■ **Problem A**
Answer these questions about the data pipeline tutorial, one answer per line:
(i) Which two fields does each JSON object in training_data.jsonl contain?
(ii) Which method applies the formatting function across the entire dataset?
(iii) What does the tutorial assign as the padding token when the base model lacks one?
■ **Problem B**
According to the data pipeline tutorial, why is loading the data into a Dataset object useful?
■ **Problem C**
Carry on with the data pipeline tutorial from its last line.

■ **Selected text**
Combining prompt formatting, tokenization, and attention mask generation into a single automated pipeline allows for consistent data preparation. A data pipeline transforms raw text into the exact tensor shapes required by the model architecture during training.
Building this pipeline requires a systematic approach. We will load a raw dataset, apply a formatting template to merge instructions and responses, tokenize the resulting text, and finally convert the data into multidimensional arrays formatted for PyTorch.
We begin by loading our raw data into memory. For this exercise, assume we have a JSON Lines file named training_data.jsonl. Each line in the file is a JSON object containing an instruction field and a response field. We use the Hugging Face datasets library to load this file efficiently.
from datasets import load_dataset
# Load the JSONL dataset
dataset = load_dataset("json", data_files="training_data.jsonl", split="train")
# Inspect the first row
print(dataset[0])
# Output: {'instruction': 'Translate to French: Hello', 'response': 'Bonjour'}
Loading the data into a Dataset object provides access to optimized memory mapping operations. The dataset is not loaded entirely into RAM at once, which prevents memory crashes when working with files that contain millions of rows.
The model cannot understand separate instruction and response fields. It expects a single continuous string formatted with specific structural markers. We define a standard Python function to concatenate these fields into the prompt format required by the model architecture.
def format_instruction(example):
"""
Combines the instruction and response into a single standardized string.
"""
prompt = f"### Instruction:\n{example['instruction']}\n\n### Response:\n{example['response']}"
return {"formatted_prompt": prompt}
We apply this function across the entire dataset using the .map() method. This operation creates a new column in our dataset containing the finalized text strings.
# Apply the formatting function to all rows
dataset = dataset.map(format_instruction)
With the text structurally formatted, we must convert the characters into integer sequences. We instantiate a tokenizer corresponding to our base model. Neural networks require static input dimensions during batch processing. If the batch size is and the sequence length is , the resulting input tensor must always have the dimensions .
To achieve this uniform shape, we configure the tokenizer to truncate sequences that exceed our maximum length and pad sequences that fall short.
from transformers import AutoTokenizer
# Initialize the tokenizer
tokenizer = AutoTokenizer.from_pretrained("base-model-identifier")
# Assign a padding token if the base model lacks one
if tokenizer.pad_token is None:
tokenizer.pad_token = tokenizer.eos_token
def tokenize_function(examples):
"""
Tokenizes the formatted prompts, applying padding and truncation.

■ **Source data**
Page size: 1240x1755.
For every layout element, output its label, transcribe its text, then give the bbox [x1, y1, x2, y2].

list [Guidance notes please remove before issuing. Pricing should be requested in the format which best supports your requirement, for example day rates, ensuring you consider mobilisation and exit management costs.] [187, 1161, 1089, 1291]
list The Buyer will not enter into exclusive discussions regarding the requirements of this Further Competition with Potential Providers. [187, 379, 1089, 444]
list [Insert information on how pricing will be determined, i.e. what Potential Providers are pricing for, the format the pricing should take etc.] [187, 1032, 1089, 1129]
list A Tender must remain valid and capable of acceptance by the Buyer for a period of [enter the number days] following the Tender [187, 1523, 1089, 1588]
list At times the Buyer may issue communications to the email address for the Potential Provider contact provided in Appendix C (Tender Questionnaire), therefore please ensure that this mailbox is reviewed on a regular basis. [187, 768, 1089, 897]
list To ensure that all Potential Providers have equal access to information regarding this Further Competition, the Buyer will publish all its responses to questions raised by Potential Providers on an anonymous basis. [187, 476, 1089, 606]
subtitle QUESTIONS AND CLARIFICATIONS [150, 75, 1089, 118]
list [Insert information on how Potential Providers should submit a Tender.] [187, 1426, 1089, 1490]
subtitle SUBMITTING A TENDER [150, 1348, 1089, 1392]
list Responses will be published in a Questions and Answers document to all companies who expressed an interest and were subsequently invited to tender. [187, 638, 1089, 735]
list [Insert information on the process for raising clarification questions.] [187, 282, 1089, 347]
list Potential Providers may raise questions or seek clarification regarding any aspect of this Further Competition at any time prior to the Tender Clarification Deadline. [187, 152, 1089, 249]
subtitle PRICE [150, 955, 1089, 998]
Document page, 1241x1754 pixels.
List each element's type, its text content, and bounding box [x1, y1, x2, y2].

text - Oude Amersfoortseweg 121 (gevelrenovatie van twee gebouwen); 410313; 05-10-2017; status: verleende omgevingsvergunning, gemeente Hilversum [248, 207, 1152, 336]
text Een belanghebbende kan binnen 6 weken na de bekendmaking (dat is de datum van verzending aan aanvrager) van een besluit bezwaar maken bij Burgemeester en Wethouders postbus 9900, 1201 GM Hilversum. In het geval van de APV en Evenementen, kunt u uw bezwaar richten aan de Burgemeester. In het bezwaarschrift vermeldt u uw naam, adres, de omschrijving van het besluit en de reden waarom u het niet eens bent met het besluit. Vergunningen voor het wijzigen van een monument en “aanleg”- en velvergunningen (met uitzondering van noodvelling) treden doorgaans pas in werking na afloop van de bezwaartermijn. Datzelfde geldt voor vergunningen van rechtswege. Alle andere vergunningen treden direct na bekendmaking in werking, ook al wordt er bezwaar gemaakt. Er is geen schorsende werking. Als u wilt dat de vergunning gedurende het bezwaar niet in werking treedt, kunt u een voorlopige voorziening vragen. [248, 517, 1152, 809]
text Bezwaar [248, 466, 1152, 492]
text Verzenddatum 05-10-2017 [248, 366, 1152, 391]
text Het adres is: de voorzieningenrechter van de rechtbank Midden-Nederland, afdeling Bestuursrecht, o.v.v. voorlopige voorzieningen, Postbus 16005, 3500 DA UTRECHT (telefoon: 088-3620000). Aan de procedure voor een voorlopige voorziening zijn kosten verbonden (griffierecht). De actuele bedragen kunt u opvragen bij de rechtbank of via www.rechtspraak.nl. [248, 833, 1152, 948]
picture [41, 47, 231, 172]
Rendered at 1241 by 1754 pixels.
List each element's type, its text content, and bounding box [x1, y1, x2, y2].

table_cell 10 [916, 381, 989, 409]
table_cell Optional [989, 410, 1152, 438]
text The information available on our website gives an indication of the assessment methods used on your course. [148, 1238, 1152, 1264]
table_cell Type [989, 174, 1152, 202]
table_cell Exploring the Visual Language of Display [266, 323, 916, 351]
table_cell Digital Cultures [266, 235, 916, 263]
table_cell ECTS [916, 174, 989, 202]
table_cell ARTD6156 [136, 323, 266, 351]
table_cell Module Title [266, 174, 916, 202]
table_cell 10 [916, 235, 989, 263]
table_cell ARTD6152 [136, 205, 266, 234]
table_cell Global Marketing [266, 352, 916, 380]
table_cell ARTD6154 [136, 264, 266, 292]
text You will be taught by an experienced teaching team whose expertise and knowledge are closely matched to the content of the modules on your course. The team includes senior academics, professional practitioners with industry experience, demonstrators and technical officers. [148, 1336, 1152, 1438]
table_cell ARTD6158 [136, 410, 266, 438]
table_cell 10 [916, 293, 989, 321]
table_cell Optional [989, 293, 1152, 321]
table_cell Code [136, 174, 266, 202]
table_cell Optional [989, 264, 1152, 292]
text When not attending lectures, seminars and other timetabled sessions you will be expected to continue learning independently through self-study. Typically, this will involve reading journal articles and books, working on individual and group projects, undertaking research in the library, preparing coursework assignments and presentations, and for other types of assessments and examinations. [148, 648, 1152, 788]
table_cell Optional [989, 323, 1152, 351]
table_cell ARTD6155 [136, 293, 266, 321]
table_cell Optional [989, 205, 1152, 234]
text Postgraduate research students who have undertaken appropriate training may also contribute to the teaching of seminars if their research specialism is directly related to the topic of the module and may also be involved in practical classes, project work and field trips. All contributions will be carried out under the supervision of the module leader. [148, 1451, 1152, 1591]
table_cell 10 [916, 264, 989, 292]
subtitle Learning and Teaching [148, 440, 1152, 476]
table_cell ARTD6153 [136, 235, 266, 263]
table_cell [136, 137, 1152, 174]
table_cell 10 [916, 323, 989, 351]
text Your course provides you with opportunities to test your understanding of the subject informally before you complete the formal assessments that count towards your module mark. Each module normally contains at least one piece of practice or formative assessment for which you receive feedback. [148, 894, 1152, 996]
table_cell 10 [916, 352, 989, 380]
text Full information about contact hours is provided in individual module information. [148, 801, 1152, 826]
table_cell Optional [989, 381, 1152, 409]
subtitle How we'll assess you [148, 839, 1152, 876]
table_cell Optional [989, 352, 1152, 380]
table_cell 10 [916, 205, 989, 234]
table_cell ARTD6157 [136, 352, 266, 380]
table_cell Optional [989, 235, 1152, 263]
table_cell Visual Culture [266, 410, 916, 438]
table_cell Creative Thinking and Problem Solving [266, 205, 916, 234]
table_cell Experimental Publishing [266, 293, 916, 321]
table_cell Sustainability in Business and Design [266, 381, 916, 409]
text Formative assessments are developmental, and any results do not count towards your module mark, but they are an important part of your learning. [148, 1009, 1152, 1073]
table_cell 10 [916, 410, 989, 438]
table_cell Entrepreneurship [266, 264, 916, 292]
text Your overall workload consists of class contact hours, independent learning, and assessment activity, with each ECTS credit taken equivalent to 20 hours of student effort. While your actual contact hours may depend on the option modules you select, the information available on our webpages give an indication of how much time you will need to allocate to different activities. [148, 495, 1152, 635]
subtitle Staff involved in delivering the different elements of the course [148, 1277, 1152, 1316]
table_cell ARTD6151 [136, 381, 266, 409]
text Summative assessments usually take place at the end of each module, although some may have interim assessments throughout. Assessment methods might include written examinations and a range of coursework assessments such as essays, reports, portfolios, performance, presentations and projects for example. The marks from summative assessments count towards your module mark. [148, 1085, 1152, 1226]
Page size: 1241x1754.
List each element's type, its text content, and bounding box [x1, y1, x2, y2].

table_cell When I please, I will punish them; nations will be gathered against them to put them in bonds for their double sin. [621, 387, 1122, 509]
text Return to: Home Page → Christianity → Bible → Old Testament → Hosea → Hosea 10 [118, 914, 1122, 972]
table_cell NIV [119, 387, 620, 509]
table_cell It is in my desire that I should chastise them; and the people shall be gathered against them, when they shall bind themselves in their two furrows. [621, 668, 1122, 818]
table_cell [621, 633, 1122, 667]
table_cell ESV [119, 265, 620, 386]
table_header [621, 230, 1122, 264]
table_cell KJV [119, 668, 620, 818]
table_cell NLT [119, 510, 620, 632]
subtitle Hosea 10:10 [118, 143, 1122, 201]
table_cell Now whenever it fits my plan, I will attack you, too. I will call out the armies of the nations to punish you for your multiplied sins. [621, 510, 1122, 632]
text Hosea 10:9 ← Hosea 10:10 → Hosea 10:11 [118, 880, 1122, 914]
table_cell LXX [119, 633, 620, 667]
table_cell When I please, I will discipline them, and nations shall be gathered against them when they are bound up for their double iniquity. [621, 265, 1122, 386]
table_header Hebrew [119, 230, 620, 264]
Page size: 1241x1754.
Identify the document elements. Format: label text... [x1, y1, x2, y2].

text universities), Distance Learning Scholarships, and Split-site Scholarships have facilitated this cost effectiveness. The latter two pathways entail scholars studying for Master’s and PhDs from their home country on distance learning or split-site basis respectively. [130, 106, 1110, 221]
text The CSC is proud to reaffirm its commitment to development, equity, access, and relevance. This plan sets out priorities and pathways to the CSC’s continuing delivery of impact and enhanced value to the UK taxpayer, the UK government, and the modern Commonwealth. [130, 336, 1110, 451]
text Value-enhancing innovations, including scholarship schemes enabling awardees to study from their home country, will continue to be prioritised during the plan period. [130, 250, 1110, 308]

■ **Answer A**
(i) An instruction field and a response field.
(ii) The .map() method.
(iii) The tokenizer's end-of-sequence token (tokenizer.eos_token).

■ **Answer B**
A Dataset object gives access to optimized memory mapping operations, so the dataset isn't loaded entirely into RAM at once. This prevents memory crashes when working with files that contain millions of rows.

■ **Answer C**
"""
return tokenizer(
examples["formatted_prompt"],
truncation=True,
padding="max_length",
max_length=512
)
By setting padding="max_length" and max_length=512, every sequence in our dataset will consist of exactly 512 tokens. The tokenizer automatically generates two important arrays for each entry: input_ids which represent the text, and attention_mask which tells the model to ignore the padded positions mathematically.
We apply the tokenization function to the dataset. We use the batched=True parameter to process multiple examples simultaneously. This significantly accelerates the tokenization process by leveraging parallel execution. We also remove the original text columns, as the neural network only requires the numerical tensors.
# Apply tokenization and remove textual columns
tokenized_dataset = dataset.map(
tokenize_function,
batched=True,
remove_columns=dataset.column_names
)
Data processing stages transforming text entries into padded integer arrays.
The final step in the pipeline is to configure the data format for our machine learning framework. Currently, the dataset columns contain standard Python lists. The training loop requires PyTorch tensors. We apply the .set_format() method to convert these lists directly into tensors that can be transferred to the GPU.
# Set the format to PyTorch tensors
tokenized_dataset.set_format("torch")
# Verify the tensor dimensions
print(tokenized_dataset[0]["input_ids"].shape)
The output shape will be torch.Size([512]). When the PyTorch DataLoader groups these individual rows into batches during the training loop, the resulting matrices will perfectly align. For example, a batch size of 8 will produce a tensor of shape .
The custom dataset pipeline is now complete. The raw text inputs have been standardized, converted to integers, bounded to a uniform length, and transformed into framework-specific tensors ready for the fine-tuning process.